Homelessness is no Genocide

National Public Radio's Ina Jaffe reported from Central Los Angeles recently, vividly underscoring the tragedy that is Skid Row. Those of us who have walked or driven by the area of South Central and Sixth Street know that hundreds of American men, women and children continue to live in woeful, wretched conditions associated more with Lagos, Manila or Mexico City.

LA City Councilwoman Jan Perry is to be commended for her advocacy of the homeless. We need more people in leadership positions who share her concern. This comes despite the fact that she and her estranged husband owe the Federal government nearly $300,000 in back taxes. However, Perry makes a troubling rhetorical error when she says that the mostly African-American homeless in Skid Row are confronting "a form of genocide." Wrong.

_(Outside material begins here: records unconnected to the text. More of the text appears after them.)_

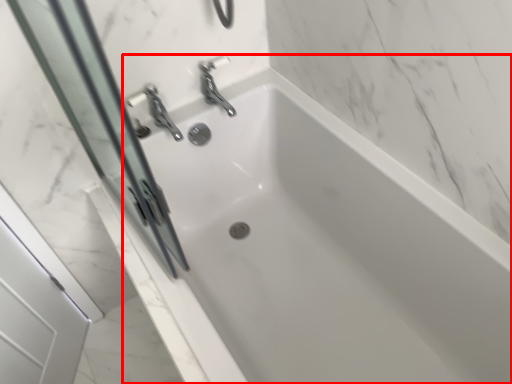
Question: From the image's perspective, what is the correct spatial relationship of bathtub (annotated by the red box) in relation to screen door?

Choices:
 (A) above
 (B) below

Answer: (B)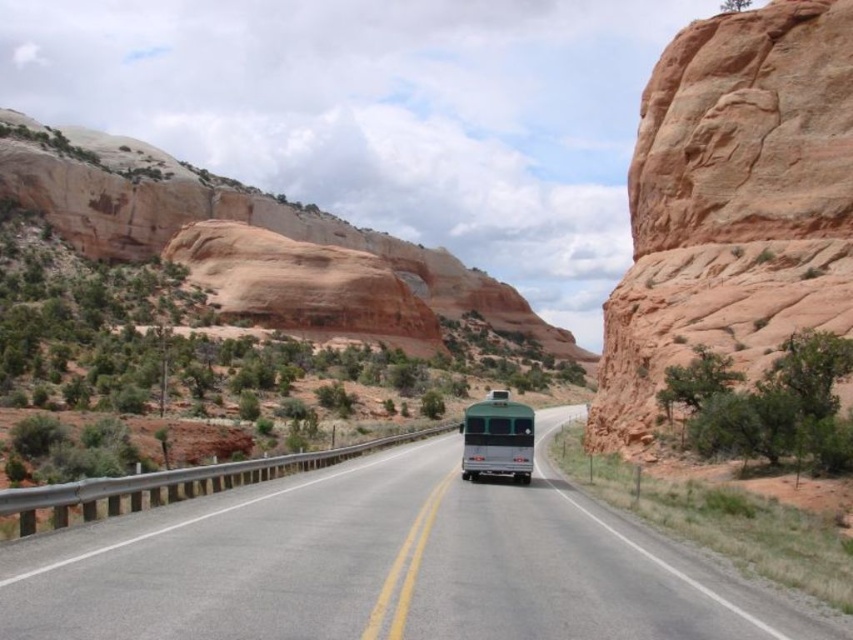
You are a passenger in the green metallic bus at center driving towards the rustic sandstone cliff at right. From your current position, which object is closer to you?

The green metallic bus at center is closer to you than the rustic sandstone cliff at right, so the bus is closer.

You are a photographer positioned at the center of the road. You want to capture the rustic sandstone cliff at right in your shot. Based on its coordinates, is the cliff positioned to the left or right of the center of the image?

The rustic sandstone cliff at right is located at point 0.320 on the x axis and 0.859 on the y axis. Since the x coordinate is less than 0.5, it is positioned to the left of the center.

You are driving a car and see the green and white bus on the road. There are two points marked on your GPS navigation screen at coordinates point (289, 627) and point (328, 243). According to the image, which point is closer to the bus?

Point (289, 627) is in front of point (328, 243), so the point closer to the bus is point (289, 627).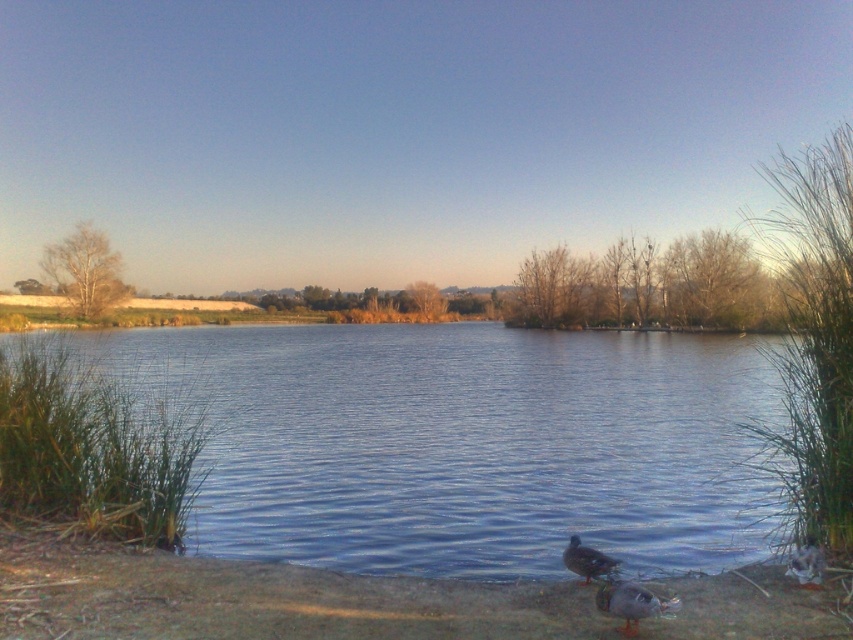
You are standing at the edge of the lake and want to place a small wooden bench. The coordinates for the brown dirt at lower center are given. Where should you place the bench to ensure it stays on the solid ground?

The brown dirt at lower center is located at point (260, 598), so placing the bench there would ensure it stays on solid ground.

You are standing at the point marked as point [463,442] in the image. What is the color of the surface you are currently standing on?

The point [463,442] is on blue water at center, so the surface is blue.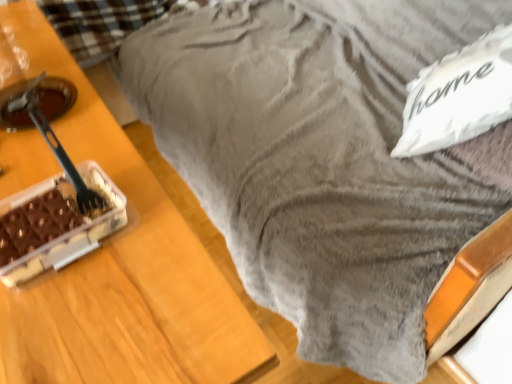
You are a GUI agent. You are given a task and a screenshot of the screen. Output one action in this format:
    pyautogui.click(x=<x>, y=<y>)
    Task: Click on the chocolate matte cake at left
    The image size is (512, 384).
    Given the screenshot: What is the action you would take?
    pyautogui.click(x=73, y=232)

Which of these two, black plastic fork at left or chocolate matte cake at left, stands shorter?

chocolate matte cake at left.

Does point (93, 200) appear closer or farther from the camera than point (88, 179)?

Point (93, 200) appears to be closer to the viewer than point (88, 179).

Based on the photo, considering the relative positions of black plastic fork at left and chocolate matte cake at left in the image provided, is black plastic fork at left behind chocolate matte cake at left?

Yes, the depth of black plastic fork at left is greater than that of chocolate matte cake at left.

Are white fluffy pillow at upper right and chocolate matte cake at left located far from each other?

white fluffy pillow at upper right is near chocolate matte cake at left, not far away.

Is chocolate matte cake at left completely or partially inside white fluffy pillow at upper right?

Result: That's incorrect, chocolate matte cake at left is not inside white fluffy pillow at upper right.

From a real-world perspective, is white fluffy pillow at upper right physically above chocolate matte cake at left?

No, from a real-world perspective, white fluffy pillow at upper right is not on top of chocolate matte cake at left.

Is the depth of white fluffy pillow at upper right greater than that of chocolate matte cake at left?

That is True.

Based on the photo, based on their positions, is chocolate matte cake at left located to the left or right of black plastic fork at left?

From the image, it's evident that chocolate matte cake at left is to the right of black plastic fork at left.

Could you tell me if chocolate matte cake at left is turned towards black plastic fork at left?

No, chocolate matte cake at left is not oriented towards black plastic fork at left.

Is chocolate matte cake at left inside or outside of black plastic fork at left?

chocolate matte cake at left is spatially situated outside black plastic fork at left.

Considering the relative sizes of white fluffy pillow at upper right and black plastic fork at left in the image provided, is white fluffy pillow at upper right wider than black plastic fork at left?

Indeed, white fluffy pillow at upper right has a greater width compared to black plastic fork at left.

Considering the relative sizes of white fluffy pillow at upper right and black plastic fork at left in the image provided, is white fluffy pillow at upper right shorter than black plastic fork at left?

No.

Where is `utensil in front of the white fluffy pillow at upper right`? The height and width of the screenshot is (384, 512). utensil in front of the white fluffy pillow at upper right is located at coordinates (66, 163).

Is white fluffy pillow at upper right inside the boundaries of black plastic fork at left, or outside?

white fluffy pillow at upper right exists outside the volume of black plastic fork at left.

Locate an element on the screen. pillow above the chocolate matte cake at left (from the image's perspective) is located at coordinates point(459,96).

From the picture: Does chocolate matte cake at left turn towards white fluffy pillow at upper right?

No, chocolate matte cake at left is not oriented towards white fluffy pillow at upper right.

Is chocolate matte cake at left wider or thinner than white fluffy pillow at upper right?

chocolate matte cake at left is thinner than white fluffy pillow at upper right.

Which is behind, point (62, 183) or point (414, 110)?

The point (414, 110) is more distant.

Which point is more forward, (52,137) or (505,32)?

The point (52,137) is closer.

Considering the sizes of objects black plastic fork at left and white fluffy pillow at upper right in the image provided, who is shorter, black plastic fork at left or white fluffy pillow at upper right?

black plastic fork at left is shorter.

Can you confirm if black plastic fork at left is positioned to the left of white fluffy pillow at upper right?

Yes, black plastic fork at left is to the left of white fluffy pillow at upper right.

From the image's perspective, is black plastic fork at left on white fluffy pillow at upper right?

Actually, black plastic fork at left appears below white fluffy pillow at upper right in the image.

Identify the location of utensil above the chocolate matte cake at left (from a real-world perspective). The image size is (512, 384). (66, 163).

Find the location of a particular element. cake that is on the left side of white fluffy pillow at upper right is located at coordinates (73, 232).

Which object lies further to the anchor point chocolate matte cake at left, white fluffy pillow at upper right or black plastic fork at left?

white fluffy pillow at upper right.

Estimate the real-world distances between objects in this image. Which object is further from black plastic fork at left, chocolate matte cake at left or white fluffy pillow at upper right?

The object further to black plastic fork at left is white fluffy pillow at upper right.

From the picture: Looking at the image, which one is located further to black plastic fork at left, white fluffy pillow at upper right or chocolate matte cake at left?

The object further to black plastic fork at left is white fluffy pillow at upper right.

Looking at the image, which one is located closer to white fluffy pillow at upper right, black plastic fork at left or chocolate matte cake at left?

chocolate matte cake at left is closer to white fluffy pillow at upper right.

Based on their spatial positions, is chocolate matte cake at left or black plastic fork at left further from white fluffy pillow at upper right?

black plastic fork at left lies further to white fluffy pillow at upper right than the other object.

Which object lies further to the anchor point chocolate matte cake at left, black plastic fork at left or white fluffy pillow at upper right?

white fluffy pillow at upper right is positioned further to the anchor chocolate matte cake at left.

Locate an element on the screen. The image size is (512, 384). cake between black plastic fork at left and white fluffy pillow at upper right from left to right is located at coordinates (73, 232).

Perry's sloppy, overinflated language hurts both the homeless she is trying to protect as well as the victims of real genocide. Yes, the situation in LA's Skid Row is tragic, deplorable and absolutely unacceptable. However, it cannot be presented as a deliberate and systematic attempt to exterminate a people. One need only to look at Turkey and the Armenians, the Nazis and the Jews, the Tutsi and Hutu of Rwanda as well as today's tragedy in Darfur to understand the true nature of a systematic eradication undertaken for political purposes. Perry was trying to make a point, but her overreaching hyperbole only compels greater indifference to victims of homelessness and genocide alike.